Вся глубь небес и звезды все
В ее очах заключены,
Как солнце в утренней росе,
Но только мраком смягчены.

Отец так сильно любил обеих девушек, что трудно было сказать, которую из двух — больше, разве что он предпочитал общество своей серьезной дочери во время прогулок, а резвушки — у домашнего камелька; искал Минну, когда ему становилось грустно, и Бренду — когда бывал весел; иными словами, Минна была его любимицей до полудня, а Бренда — вечером, после того, как чаша уже пошла вкруговую.

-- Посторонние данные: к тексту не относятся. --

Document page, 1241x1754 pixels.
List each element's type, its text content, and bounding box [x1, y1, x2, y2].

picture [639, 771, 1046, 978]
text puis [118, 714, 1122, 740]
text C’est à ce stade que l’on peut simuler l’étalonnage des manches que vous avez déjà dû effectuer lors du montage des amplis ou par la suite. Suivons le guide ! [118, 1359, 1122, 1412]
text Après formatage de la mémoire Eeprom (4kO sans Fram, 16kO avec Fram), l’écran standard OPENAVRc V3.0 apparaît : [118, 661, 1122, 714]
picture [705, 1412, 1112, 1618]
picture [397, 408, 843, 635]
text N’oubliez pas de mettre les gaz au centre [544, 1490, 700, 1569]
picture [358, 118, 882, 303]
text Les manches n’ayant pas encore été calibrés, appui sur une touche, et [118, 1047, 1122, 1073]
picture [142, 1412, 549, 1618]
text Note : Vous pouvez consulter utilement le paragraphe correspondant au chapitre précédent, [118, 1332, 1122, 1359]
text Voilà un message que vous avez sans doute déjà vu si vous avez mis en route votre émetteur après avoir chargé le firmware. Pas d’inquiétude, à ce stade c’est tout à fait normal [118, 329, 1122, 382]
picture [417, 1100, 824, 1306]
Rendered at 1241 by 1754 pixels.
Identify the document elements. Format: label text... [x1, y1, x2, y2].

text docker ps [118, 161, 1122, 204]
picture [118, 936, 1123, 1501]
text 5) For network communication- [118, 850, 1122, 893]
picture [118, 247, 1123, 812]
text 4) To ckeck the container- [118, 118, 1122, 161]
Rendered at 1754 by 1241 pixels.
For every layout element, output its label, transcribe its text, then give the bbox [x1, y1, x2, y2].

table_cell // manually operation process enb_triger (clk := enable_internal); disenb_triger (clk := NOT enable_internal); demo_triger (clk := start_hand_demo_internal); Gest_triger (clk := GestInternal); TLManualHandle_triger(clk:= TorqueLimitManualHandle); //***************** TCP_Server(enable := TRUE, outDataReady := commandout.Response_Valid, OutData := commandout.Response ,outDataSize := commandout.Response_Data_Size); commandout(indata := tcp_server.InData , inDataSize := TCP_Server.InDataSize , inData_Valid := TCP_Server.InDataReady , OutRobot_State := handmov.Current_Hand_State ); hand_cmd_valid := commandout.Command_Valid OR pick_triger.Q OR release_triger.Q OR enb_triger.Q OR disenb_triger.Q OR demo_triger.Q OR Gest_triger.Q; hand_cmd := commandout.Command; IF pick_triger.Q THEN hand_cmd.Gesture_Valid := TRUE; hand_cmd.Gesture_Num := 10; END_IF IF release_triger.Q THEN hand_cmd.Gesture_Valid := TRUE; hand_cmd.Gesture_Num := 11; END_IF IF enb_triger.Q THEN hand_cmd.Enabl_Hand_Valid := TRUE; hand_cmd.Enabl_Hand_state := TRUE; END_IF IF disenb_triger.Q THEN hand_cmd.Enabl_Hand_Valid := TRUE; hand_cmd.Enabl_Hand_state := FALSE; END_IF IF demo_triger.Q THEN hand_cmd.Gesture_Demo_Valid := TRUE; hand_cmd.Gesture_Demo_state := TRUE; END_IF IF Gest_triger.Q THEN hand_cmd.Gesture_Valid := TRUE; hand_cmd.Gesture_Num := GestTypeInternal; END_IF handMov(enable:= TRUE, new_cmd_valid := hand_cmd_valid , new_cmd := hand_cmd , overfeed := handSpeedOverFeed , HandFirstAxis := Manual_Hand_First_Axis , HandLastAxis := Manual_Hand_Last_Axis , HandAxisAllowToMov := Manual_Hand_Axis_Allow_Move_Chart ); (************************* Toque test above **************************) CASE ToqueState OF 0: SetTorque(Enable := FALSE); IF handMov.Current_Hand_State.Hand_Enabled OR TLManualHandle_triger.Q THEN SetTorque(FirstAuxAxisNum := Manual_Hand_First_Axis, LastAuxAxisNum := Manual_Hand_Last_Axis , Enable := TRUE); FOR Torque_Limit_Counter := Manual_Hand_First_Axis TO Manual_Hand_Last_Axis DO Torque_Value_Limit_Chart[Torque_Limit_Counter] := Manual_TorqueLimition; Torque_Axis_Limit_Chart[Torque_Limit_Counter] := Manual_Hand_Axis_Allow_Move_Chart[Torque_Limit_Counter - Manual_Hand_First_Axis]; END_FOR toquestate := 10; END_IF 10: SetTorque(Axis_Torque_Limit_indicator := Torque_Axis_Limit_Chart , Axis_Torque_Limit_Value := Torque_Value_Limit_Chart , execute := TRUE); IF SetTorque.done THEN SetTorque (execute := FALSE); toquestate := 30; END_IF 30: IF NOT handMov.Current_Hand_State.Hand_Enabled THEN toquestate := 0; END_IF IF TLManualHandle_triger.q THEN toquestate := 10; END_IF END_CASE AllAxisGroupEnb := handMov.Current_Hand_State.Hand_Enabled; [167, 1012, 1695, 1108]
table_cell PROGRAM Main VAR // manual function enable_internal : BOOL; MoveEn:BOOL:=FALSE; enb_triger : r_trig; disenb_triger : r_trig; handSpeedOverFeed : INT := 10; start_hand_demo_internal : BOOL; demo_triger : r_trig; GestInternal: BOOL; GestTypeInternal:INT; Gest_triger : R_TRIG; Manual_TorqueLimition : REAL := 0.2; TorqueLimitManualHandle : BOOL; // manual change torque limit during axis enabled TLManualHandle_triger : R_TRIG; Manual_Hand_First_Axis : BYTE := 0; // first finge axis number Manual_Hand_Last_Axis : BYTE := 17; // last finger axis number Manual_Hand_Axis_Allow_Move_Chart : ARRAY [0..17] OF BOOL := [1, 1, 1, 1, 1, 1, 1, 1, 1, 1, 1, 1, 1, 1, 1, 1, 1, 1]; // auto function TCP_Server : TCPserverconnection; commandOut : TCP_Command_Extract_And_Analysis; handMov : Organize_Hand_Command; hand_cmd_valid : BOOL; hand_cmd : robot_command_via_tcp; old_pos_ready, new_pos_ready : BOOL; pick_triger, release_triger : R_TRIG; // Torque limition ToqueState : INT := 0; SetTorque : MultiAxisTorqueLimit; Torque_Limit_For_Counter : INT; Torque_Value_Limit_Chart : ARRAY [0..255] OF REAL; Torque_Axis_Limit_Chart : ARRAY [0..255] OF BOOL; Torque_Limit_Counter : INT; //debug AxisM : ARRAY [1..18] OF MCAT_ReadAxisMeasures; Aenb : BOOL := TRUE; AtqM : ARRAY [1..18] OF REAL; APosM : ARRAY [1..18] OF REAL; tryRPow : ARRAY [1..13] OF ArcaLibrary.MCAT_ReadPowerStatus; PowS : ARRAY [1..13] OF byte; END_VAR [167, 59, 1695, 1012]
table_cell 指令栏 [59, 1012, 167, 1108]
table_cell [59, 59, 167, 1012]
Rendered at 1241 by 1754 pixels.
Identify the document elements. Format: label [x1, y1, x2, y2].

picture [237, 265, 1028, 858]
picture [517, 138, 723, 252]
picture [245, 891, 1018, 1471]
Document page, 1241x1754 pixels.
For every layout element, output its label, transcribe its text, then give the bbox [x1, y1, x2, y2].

Но еще более поразительным было то, что привязанность Мордонта Мертона распределялась между обеими милыми сестрами с той же беспристрастностью, как и отцовская любовь Магнуса. С самого отрочества, как мы уже говорили, он бывал частым гостем в Боро-Уестре, несмотря на то, что последняя находилась на расстоянии почти двадцати миль от Ярлсхофа и местность между обеими резиденциями была весьма труднопроходимой. Холмистая пустошь, покрытая болотами и трясинами и пересеченная морскими бухтами или фьордами, вдающимися со всех сторон в сушу, так же как и обилие рек и пресных озер делали дорогу весьма затруднительной и даже опасной, особенно в зимнее время года. Однако едва Мордонт замечал по душевному состоянию отца, что лучше быть от него подальше, как — в этом можно было не сомневаться, — невзирая на все опасности и трудности, он уже на следующий день появлялся в Боро-Уестре, преодолев весь путь быстрее самого ловкого местного уроженца.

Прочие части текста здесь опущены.